The Metaphysics of Lost Socks, Revisited

A comment on the original post reminded me of a humorous story.

In fact I have followed Sylvain’s strategy for many years and restricted my everyday sock inventory to a couple dozen pairs of gray insulated socks of the lumberjack variety. While they are not all identical in every way they are definitely close enough to pass muster most of the time.

Which brings me to the story.

Late in my tenure at the Smithsonian I was charged with the task of installing and de-installing an exhibit of a solid red sandalwood 1/5 scale model of one of the pavilions from the Forbidden City in Beijing. This project continued even after my departure so I was on board as a contractor for three or four more venues before the tour ended (the logistics and assembly were such that I was the only one who knew fully how it went together and came apart). At one point the pavilion was being installed in Flushing, Queens NY. In order to complete the project I recruited a number of friends to work with me as we assembled the almost-thousand pieces of the one-ton 3D jigsaw puzzle.

The specs for the exhibit required the hosts to construct a raised carpeted platform for the model. At the commencement of the installation I reminded my compatriots that we were in a museum space, and that there was a code of etiquette to follow in the situation. Part of that protocol was that we would not be wearing our shoes up on the platform. So, when the time came we all doffed our shoes and flitted around in our stocking feet.

As the assembly of the 10-foot x 10-foot x 10-foot model was nearing its conclusion the host institution had arranged for press visits for me to be interviewed for a story in the coming weekend art section.
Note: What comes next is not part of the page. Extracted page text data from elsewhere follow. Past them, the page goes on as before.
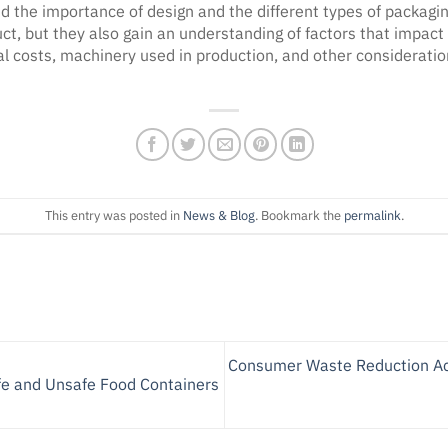
the importance of design and the different types of packaging
uct, but they also gain an understanding of factors that impact
 costs, machinery used in production, and other consideration
This entry was posted in
News & Blog
. Bookmark the
permalink
.
Consumer Waste Reduction Acti
e and Unsafe Food Containers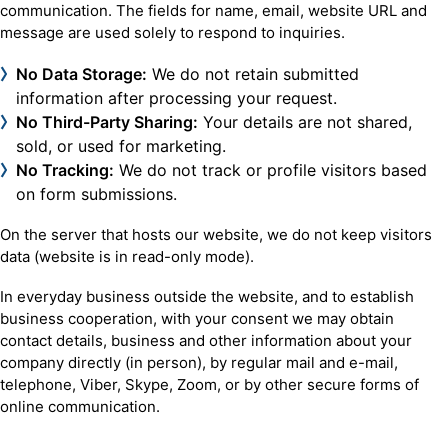
communication. The fields for name, email, website URL and
message are used solely to respond to inquiries.
No Data Storage:
We do not retain submitted
information after processing your request.
No Third-Party Sharing:
Your details are not shared,
sold, or used for marketing.
No Tracking:
We do not track or profile visitors based
on form submissions.
On the server that hosts our website, we do not keep visitors
data (website is in read-only mode).
In everyday business outside the website, and to establish
business cooperation, with your consent we may obtain
contact details, business and other information about your
company directly (in person), by regular mail and e-mail,
telephone, Viber, Skype, Zoom, or by other secure forms of
online communication.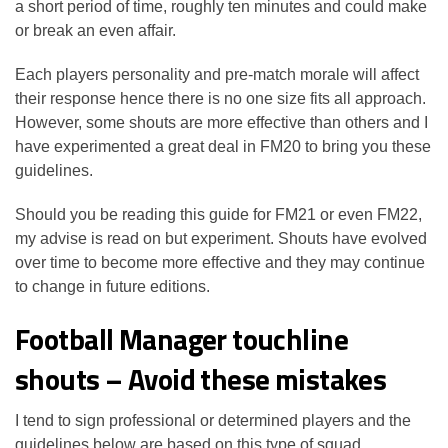
a short period of time, roughly ten minutes and could make
or break an even affair.
Each players personality and pre-match morale will affect
their response hence there is no one size fits all approach.
However, some shouts are more effective than others and I
have experimented a great deal in FM20 to bring you these
guidelines.
Should you be reading this guide for FM21 or even FM22,
my advise is read on but experiment. Shouts have evolved
over time to become more effective and they may continue
to change in future editions.
Football Manager touchline
shouts – Avoid these mistakes
I tend to sign professional or determined players and the
guidelines below are based on this type of squad.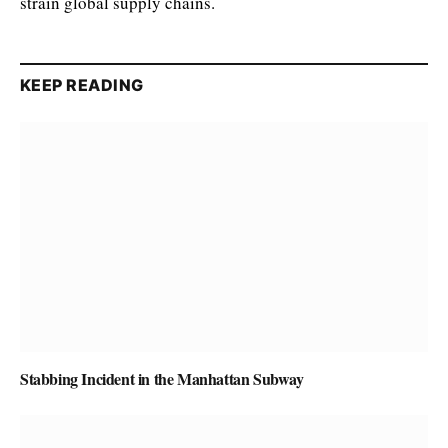
strain global supply chains.
KEEP READING
Stabbing Incident in the Manhattan Subway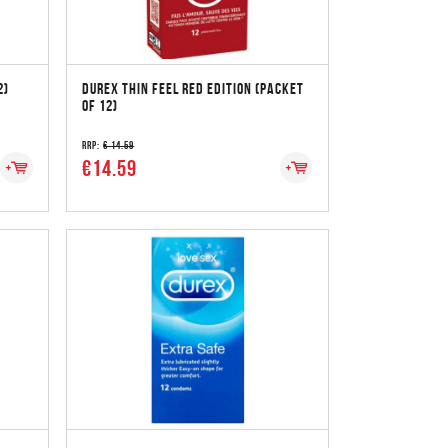
2)
DUREX THIN FEEL RED EDITION (PACKET
OF 12)
RRP:
€ 14.59
€14.59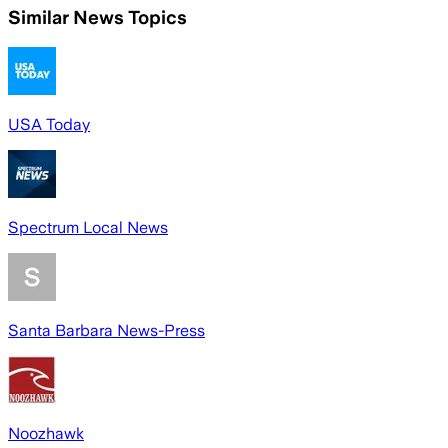
Similar News Topics
USA Today
Spectrum Local News
Santa Barbara News-Press
Noozhawk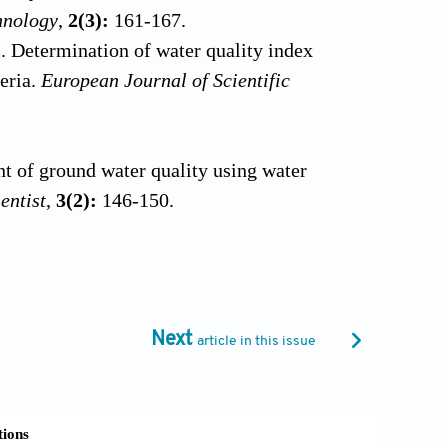
hnology
,
2(3):
161-167.
. Determination of water quality index
geria.
European Journal of Scientific
t of ground water quality using water
entist
,
3(2):
146-150.
ce water vulnerability assessment.
al and physico-chemical analysis of
61-265.
Next
article in this issue
0). Water quality Index – do we care?
nking purposes by water quality index at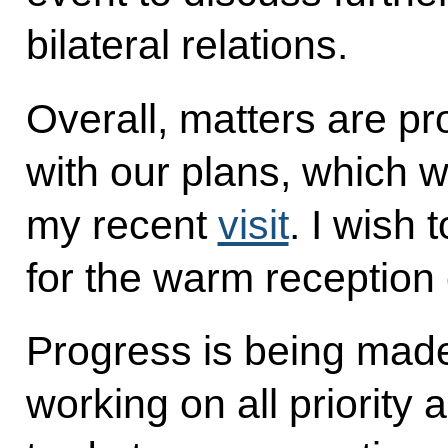
bilateral relations.
Overall, matters are p
with our plans, which 
my recent
visit
. I wish
for the warm reception 
Progress is being mad
working on all priority 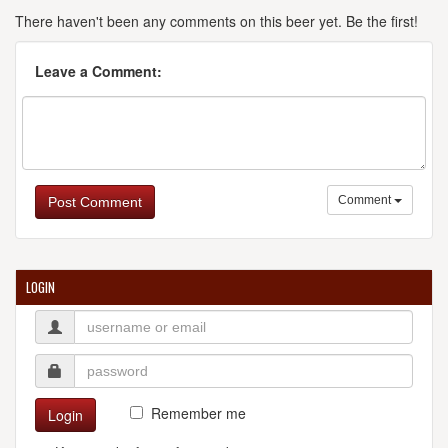
There haven't been any comments on this beer yet. Be the first!
Leave a Comment:
Comment
Post Comment
LOGIN
Remember me
Login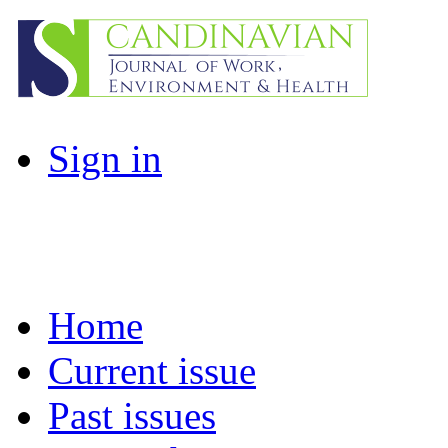
Sign in
Home
Current issue
Past issues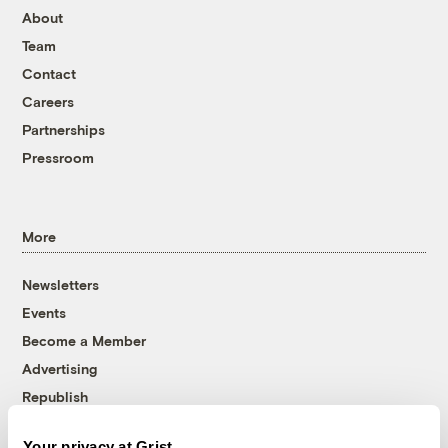
About
Team
Contact
Careers
Partnerships
Pressroom
More
Newsletters
Events
Become a Member
Advertising
Republish
Accessibility
Your privacy at Grist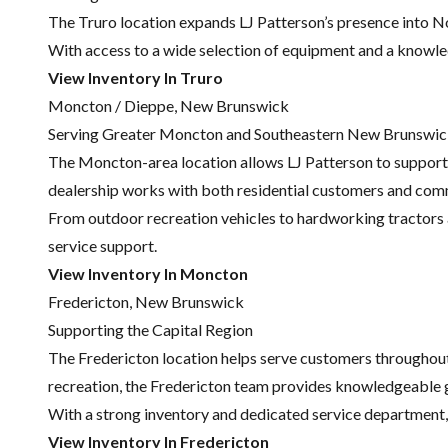
The Truro location expands LJ Patterson’s presence into No
With access to a wide selection of equipment and a knowle
View Inventory In Truro
Moncton / Dieppe, New Brunswick
Serving Greater Moncton and Southeastern New Brunswi
The Moncton-area location allows LJ Patterson to support
dealership works with both residential customers and comm
From outdoor recreation vehicles to hardworking tractors a
service support.
View Inventory In Moncton
Fredericton, New Brunswick
Supporting the Capital Region
The Fredericton location helps serve customers throughou
recreation, the Fredericton team provides knowledgeable 
With a strong inventory and dedicated service department, 
View Inventory In Fredericton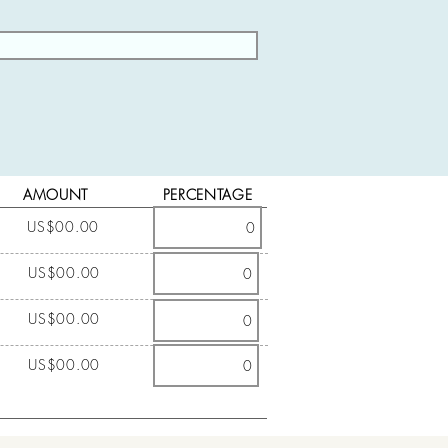
AMOUNT
PERCENTAGE
US$00.00
US$00.00
US$00.00
US$00.00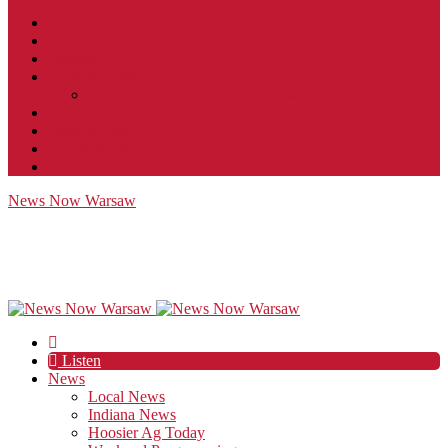
Contact
JobFunnel
Careers
Contest Rules
Social Community & Forum Usage Policy
EEO
Privacy Policy
Terms of Use
Public Inspection File
News Now Warsaw
Listen
News
Local News
Indiana News
Hoosier Ag Today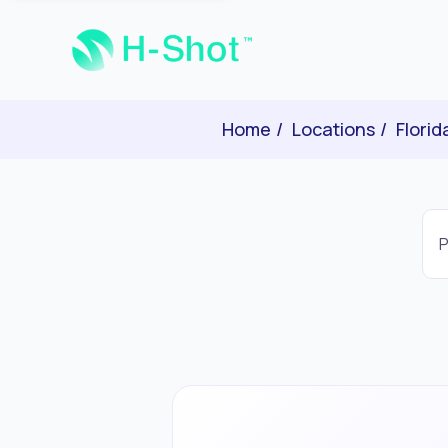
Home
Locations
Florid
When the reporter arrived we were all deep in the work with a couple of us, me included, pretty much inside the bowels of the model so she stood observing us work while I extricated myself from the inside.

And her first question? “What’s with all the gray socks?”

It turned out that every one of us had the same sartorial strategy of wearing insulated gray socks, and she was bewildered by it. All she could see was a group of middle aged men writhing around the platform, each wearing nearly identical thermal gray socks. We assured her with straightest possible faces that these were the uniforms of our rank as master artifact caretakers. I’m not sure if she bought it, but we all had a great time as the ice was broken.

All because of identical gray socks.

The Metaphysics of Lost Socks

One of the undeniable truths of the cosmos is that if you own  pair of socks for long enough, one of them will disappear into some alternate universe that is accessed only through a worm hole masquerading as a dryer vent hose.  (A second undeniable truth, below, is the follow-up to the first truth.)  When this missing-sock episode happens to you, like me you will probably wait some seemingly interminable period awaiting for the return of the sock.  Then comes the day you mournfully dispose of the remaining sock.  It is only at that point that the original missing sock suddenly navigates its way back through the worm hole and suddenly you once again have an un-mated sock.

Admit it, you know this is the truth.

Given the unified synthesis of metaphysics there is an inexorably linked correlated truth.  And that is the metaphysical certitude I am banking on right now.

My workhorse camera in the shop is a Canon G16.  Sometime in the last few weeks I misplaced the battery charger; it is simply not in any of the usual places I might keep it.  At the moment the camera hangs forlornly in its usual place.

In keeping with the modified Law of Lost Socks I ordered a replacement battery charger from ebay, knowing that the day after the new one arrives the “lost” one will navigate its way back from the Place of Upside Down Things.  The arrival of the new charger will be Tuesday, I expect to find the old one on Wednesday.  Then I’ll have two, so one will live in the barn and one will live in the cabin.